Bryte helps Abacus International improve business intelligence and analytics capabilities to understand travel patterns and customer buying behaviour.
Abacus International is the leading provider of Global Distribution Systems to the travel industry in Asia Pacific, serving over 100,000 travel agents across 59 markets. The business processes more than 1.1 trillion transactions each year, providing a rich source of data that can be explored to uncover business insights.
Abacus wanted to improve business intelligence and analytics capabilities to understand travel patterns and customer buying behaviour in near real time using a multitude of data sources like online ticket sales and passenger itinerary data.
- Scale: The current on-premise infrastructure was difficult to scale up and struggled to keep up and provide high performance with growing data volumes.
- Data Silos: Large amounts of data existed in multiple sources and structures.
- Speed: It took up to 8+ hours of overnight batch workloads for existing on-premise databases to process the information and deliver required business reports.

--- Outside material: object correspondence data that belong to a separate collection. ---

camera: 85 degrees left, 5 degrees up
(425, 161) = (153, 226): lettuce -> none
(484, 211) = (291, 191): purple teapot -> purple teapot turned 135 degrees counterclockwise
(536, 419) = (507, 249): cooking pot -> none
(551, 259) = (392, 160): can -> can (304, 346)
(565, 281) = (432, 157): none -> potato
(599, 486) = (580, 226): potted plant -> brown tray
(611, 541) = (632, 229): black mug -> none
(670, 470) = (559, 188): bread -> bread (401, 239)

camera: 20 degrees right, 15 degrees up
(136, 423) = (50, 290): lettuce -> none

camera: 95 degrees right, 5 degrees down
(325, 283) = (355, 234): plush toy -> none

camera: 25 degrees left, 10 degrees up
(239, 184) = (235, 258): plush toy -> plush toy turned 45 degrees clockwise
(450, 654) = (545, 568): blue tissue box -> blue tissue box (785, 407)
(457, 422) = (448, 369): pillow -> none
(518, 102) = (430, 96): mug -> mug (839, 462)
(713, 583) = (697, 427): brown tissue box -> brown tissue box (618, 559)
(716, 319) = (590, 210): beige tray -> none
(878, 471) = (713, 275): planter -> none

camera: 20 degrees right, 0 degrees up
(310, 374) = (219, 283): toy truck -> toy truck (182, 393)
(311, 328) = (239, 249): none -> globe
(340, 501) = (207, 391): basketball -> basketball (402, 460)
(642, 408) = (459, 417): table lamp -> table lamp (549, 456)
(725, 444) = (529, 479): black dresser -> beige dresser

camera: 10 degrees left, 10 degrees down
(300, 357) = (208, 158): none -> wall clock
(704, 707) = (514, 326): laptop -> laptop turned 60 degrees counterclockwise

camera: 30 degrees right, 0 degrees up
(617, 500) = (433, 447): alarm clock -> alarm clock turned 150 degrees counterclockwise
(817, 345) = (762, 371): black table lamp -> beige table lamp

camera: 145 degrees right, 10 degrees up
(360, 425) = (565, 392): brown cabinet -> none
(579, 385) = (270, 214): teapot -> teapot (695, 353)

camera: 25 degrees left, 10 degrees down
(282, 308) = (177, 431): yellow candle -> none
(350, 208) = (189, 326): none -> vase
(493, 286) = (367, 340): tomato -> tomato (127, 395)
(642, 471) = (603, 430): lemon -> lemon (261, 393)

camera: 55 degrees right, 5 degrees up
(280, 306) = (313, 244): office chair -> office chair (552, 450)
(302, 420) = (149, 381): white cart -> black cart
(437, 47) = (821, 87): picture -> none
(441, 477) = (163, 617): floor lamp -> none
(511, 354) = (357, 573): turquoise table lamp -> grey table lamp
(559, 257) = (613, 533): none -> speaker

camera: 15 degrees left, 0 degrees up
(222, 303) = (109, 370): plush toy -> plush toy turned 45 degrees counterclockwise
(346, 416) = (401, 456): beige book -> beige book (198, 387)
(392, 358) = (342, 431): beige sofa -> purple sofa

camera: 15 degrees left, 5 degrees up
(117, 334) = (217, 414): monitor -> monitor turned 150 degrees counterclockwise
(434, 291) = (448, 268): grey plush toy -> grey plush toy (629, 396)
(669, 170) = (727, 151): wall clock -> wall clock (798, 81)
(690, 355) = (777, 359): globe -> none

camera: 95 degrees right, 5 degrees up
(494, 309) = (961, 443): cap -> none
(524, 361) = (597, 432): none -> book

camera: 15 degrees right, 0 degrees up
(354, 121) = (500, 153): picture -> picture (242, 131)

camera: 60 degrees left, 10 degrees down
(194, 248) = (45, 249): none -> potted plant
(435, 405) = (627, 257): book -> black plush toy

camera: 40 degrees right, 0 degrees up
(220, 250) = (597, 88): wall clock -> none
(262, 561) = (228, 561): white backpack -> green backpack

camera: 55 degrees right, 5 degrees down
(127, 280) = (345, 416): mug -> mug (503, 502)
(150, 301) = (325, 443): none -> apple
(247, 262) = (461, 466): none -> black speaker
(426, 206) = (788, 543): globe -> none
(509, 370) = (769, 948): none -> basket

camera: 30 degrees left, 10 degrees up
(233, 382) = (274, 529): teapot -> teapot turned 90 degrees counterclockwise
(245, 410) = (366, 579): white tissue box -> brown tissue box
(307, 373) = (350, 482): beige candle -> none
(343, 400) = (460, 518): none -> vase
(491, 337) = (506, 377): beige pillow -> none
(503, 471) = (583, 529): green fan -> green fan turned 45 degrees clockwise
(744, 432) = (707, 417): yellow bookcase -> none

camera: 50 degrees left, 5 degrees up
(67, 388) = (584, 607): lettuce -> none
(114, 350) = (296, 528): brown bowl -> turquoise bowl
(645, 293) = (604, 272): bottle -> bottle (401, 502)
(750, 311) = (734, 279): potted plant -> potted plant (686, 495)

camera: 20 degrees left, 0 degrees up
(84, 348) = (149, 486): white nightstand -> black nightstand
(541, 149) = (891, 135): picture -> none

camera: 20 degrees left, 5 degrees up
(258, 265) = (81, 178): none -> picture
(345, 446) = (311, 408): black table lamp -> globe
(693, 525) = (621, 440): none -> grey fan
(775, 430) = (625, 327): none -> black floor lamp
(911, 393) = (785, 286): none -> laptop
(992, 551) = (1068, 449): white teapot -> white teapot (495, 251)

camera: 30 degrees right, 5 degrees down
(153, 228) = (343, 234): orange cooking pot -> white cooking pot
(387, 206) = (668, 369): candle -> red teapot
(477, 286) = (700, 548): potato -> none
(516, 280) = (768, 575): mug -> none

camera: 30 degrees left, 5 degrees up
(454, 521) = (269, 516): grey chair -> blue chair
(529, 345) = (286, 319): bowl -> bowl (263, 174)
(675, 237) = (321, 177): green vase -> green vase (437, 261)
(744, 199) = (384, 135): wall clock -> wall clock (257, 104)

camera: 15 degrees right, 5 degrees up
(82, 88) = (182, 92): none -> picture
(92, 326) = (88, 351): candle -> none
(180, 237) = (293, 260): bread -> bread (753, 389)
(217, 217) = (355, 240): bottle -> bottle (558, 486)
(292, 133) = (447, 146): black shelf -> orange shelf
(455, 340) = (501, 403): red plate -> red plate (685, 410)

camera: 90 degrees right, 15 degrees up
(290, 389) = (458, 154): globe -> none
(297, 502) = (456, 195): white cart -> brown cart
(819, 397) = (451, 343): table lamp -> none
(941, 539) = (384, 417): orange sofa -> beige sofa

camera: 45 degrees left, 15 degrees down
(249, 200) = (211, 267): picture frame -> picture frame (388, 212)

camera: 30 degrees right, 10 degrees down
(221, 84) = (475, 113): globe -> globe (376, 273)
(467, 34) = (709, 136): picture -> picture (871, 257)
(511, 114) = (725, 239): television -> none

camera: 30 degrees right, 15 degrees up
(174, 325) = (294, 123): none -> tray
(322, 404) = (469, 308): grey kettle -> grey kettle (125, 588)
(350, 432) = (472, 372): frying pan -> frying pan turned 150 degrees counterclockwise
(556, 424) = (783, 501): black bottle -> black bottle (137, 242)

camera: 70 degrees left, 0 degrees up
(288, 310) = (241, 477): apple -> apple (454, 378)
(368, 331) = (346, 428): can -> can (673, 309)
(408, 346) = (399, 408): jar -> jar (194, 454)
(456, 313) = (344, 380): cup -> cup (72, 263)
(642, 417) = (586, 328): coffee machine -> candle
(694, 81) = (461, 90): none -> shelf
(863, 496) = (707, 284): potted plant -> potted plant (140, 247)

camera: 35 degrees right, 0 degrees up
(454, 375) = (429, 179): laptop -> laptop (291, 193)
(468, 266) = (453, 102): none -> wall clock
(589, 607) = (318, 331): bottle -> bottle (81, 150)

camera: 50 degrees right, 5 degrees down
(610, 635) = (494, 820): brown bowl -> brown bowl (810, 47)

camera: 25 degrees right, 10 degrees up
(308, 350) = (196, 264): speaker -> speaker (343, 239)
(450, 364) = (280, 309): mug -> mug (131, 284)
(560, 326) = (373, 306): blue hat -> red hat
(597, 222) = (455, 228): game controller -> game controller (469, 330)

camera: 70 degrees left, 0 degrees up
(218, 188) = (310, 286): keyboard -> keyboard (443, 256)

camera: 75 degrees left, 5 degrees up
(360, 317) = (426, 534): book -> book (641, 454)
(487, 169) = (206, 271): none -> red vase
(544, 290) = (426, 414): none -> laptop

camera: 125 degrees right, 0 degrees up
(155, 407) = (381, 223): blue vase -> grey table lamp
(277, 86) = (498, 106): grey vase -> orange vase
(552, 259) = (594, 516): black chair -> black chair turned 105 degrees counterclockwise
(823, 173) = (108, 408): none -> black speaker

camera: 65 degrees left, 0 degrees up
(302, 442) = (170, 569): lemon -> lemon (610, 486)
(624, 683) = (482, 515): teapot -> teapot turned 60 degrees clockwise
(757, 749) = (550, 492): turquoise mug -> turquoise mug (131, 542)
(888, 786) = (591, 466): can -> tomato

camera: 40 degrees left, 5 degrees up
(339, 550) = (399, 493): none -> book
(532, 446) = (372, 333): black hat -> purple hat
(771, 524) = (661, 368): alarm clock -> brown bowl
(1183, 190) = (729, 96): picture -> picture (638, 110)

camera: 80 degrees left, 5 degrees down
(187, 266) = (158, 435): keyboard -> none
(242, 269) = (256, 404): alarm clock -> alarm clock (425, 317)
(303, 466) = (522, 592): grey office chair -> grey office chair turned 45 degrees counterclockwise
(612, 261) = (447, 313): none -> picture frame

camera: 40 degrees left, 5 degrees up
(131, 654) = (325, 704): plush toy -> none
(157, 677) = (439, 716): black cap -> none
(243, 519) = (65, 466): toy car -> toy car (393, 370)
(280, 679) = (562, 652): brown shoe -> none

Bryte worked with Abacus to deploy Amazon Redshift for one of their key markets in Asia Pacific (Korea) as a test case to look at performance and scalability benefits.
An automated process was set up to continuously sync Korean market data from the existing on-premise Oracle Databases with Amazon Redshift. This enabled new data to be available in Amazon Redshift near real time. Our team then developed a range of highly efficient ELT processing jobs to wrangle multiple data sources and build rich Data Marts and Business reports. Then, our team conducted AWS performance monitoring and optimisation to deliver the following results.
- All key reports could be refreshed, updated and reproduced in under 10 minutes providing Abacus Executives with the capability to react to market conditions as they occurred in near real time, delivering unprecedented insights and agility.
- Immediately after migrating existing workloads to AWS, there was at least a 2x performance improvement on the same reports. For example, a report that used to take 45 minutes to run, could now be executed in under 20 minutes.
- Through further ELT processing, data modelling and Amazon Redshift performance optimisation, processing times were further reduced by a factor of at-least 5-10 x. Reports which ran in 20 minutes were executed in under 2 minutes. Other reports that used to take hours to run, were now generated in under 10 minutes.